Making histological sections for the light microscope

The paraffin technique is most commonly used to prepare tissue sections for microscopic examination. In this technique, tissues are fixed, processed and embedded in wax. Sections are made from the wax blocks and then stained to help distinguish the components of the tissue using light microscopy. The optical densities of the different tissue elements in unstained tissue sections are very similar, so dyes are used to impart colour to the tissues to aid in their visualisation.

1. Fixation

Tissue samples are usually fixed by chemical fixation, using formaldehyde-containing fixatives which bind to and form cross-links with proteins and DNA, while alcoholic fixatives denature and precipitate proteins through dehydration. Fixation hardens the tissue, and inactivates enzymes that might otherwise degrade the tissue. Fixation also kills bacteria, thus preventing bacterial decomposition and putrefaction. Some fixatives can also enhance tissue staining. The fixative most commonly used is 10% neutral buffered formalin.

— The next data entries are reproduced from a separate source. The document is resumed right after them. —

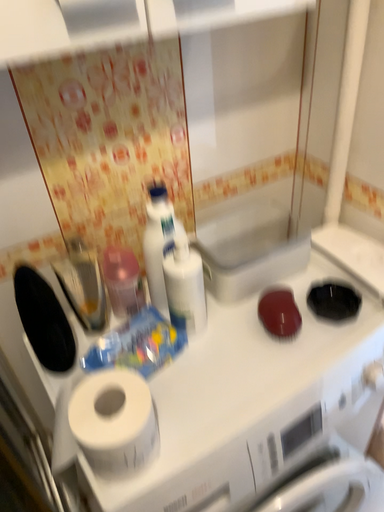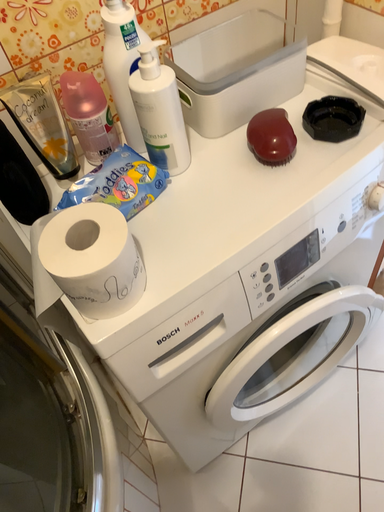
Question: Which way did the camera rotate in the video?

Choices:
 (A) rotated upward
 (B) rotated downward

Answer: (B)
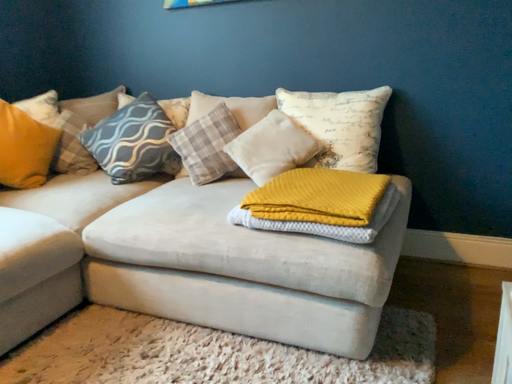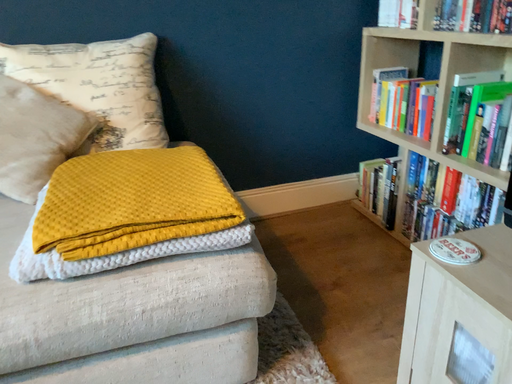
Question: How did the camera likely rotate when shooting the video?

Choices:
 (A) rotated left
 (B) rotated right

Answer: (B)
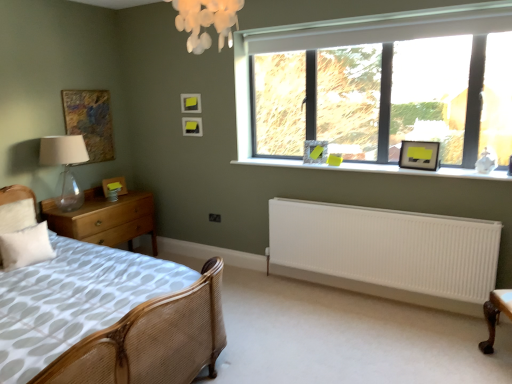
You are a GUI agent. You are given a task and a screenshot of the screen. Output one action in this format:
    pyautogui.click(x=<x>, y=<y>)
    Task: Click on the blank area beneath white ribbed radiator at lower center (from a real-world perspective)
    This screenshot has height=384, width=512.
    Given the screenshot: What is the action you would take?
    pyautogui.click(x=359, y=293)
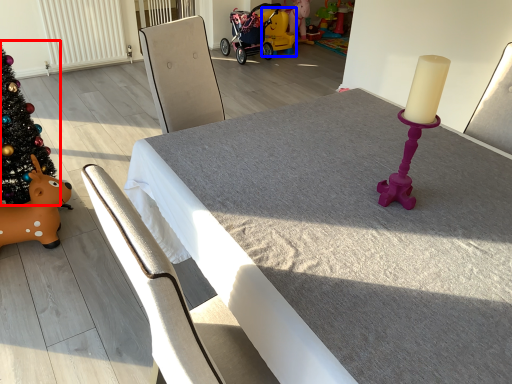
Question: Which object appears closest to the camera in this image, christmas tree (highlighted by a red box) or toy (highlighted by a blue box)?

Choices:
 (A) christmas tree
 (B) toy

Answer: (A)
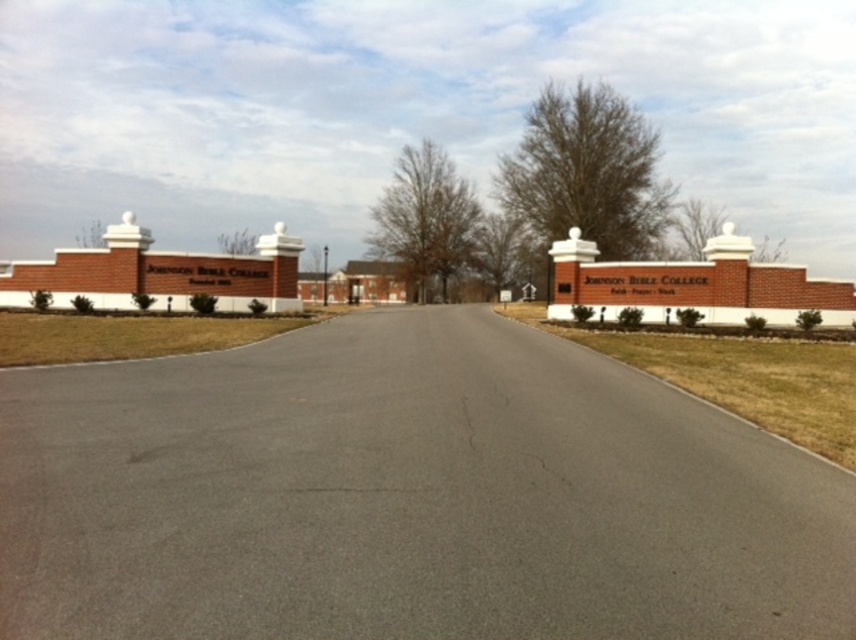
Question: Among these objects, which one is farthest from the camera?

Choices:
 (A) asphalt at center
 (B) brick sign at center
 (C) brick sign at upper left

Answer: (C)

Question: Does brick sign at center appear on the right side of brick sign at upper left?

Choices:
 (A) no
 (B) yes

Answer: (B)

Question: Which of the following is the farthest from the observer?

Choices:
 (A) (569, 296)
 (B) (188, 627)
 (C) (107, 269)

Answer: (A)

Question: Considering the real-world distances, which object is farthest from the asphalt at center?

Choices:
 (A) brick sign at upper left
 (B) brick sign at center

Answer: (A)

Question: Is asphalt at center closer to camera compared to brick sign at upper left?

Choices:
 (A) yes
 (B) no

Answer: (A)

Question: Does asphalt at center have a smaller size compared to brick sign at upper left?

2. Dehydration and clearing

By gradually replacing water in the tissue sample with alcohol, dehydration of the tissue is achieved by passing the tissue through increasing concentrations of ethyl alcohol (from 0 to 100%). In order to cut sections, tissue blocks must be embedded in paraffin wax, which acts as a support medium. Because wax is immiscible with water and alcohol, a suitable intermediate reagent is required. The paraffin solvent called 'xylene' is used to remove the alcohol from the tissue. The alcohol is then replaced with xylene, which is miscible with both alcohol and wax. This final step to remove the alcohol from the tissue is called 'clearing'.

3. Embedding

The tissue is placed in warm paraffin wax, that infiltrates into and around the tissue. Samples are then orientated in a metal mold which is filled with molten wax. After cooling the tissue block to harden it, thin slices (sections) of tissue can be cut on a cutting instrument called a microtome.


4. Sectioning

The tissue is trimmed, and mounted on a rotary microtome (shown in the picture). Thin sections are cut, stained with a routine stain and mounted on a microscope slide. The slide is now ready for viewing under the light microscope.

 

 


Are there any other ways of making sections for light microscopy?

There are two further techniques that are sometimes used:

  1. Frozen sections - Tissues are frozen rapidly in liquid nitrogen, or dry ice and then cut in a refrigerated cabinet (cryostat) with a cold knife, stained and observed under the microscope. This procedure is faster, and can preserve some tissue details that may be lost by the paraffin technique. Sections are  cut at 5 - 10 µm thickness.
  2. Semithin sections - It is sometimes hard to see detail in thick sections. To get around this, sections can be embedded in epoxy or acrylic resin, which enable thinner sections (less than 2 µm) to be cut.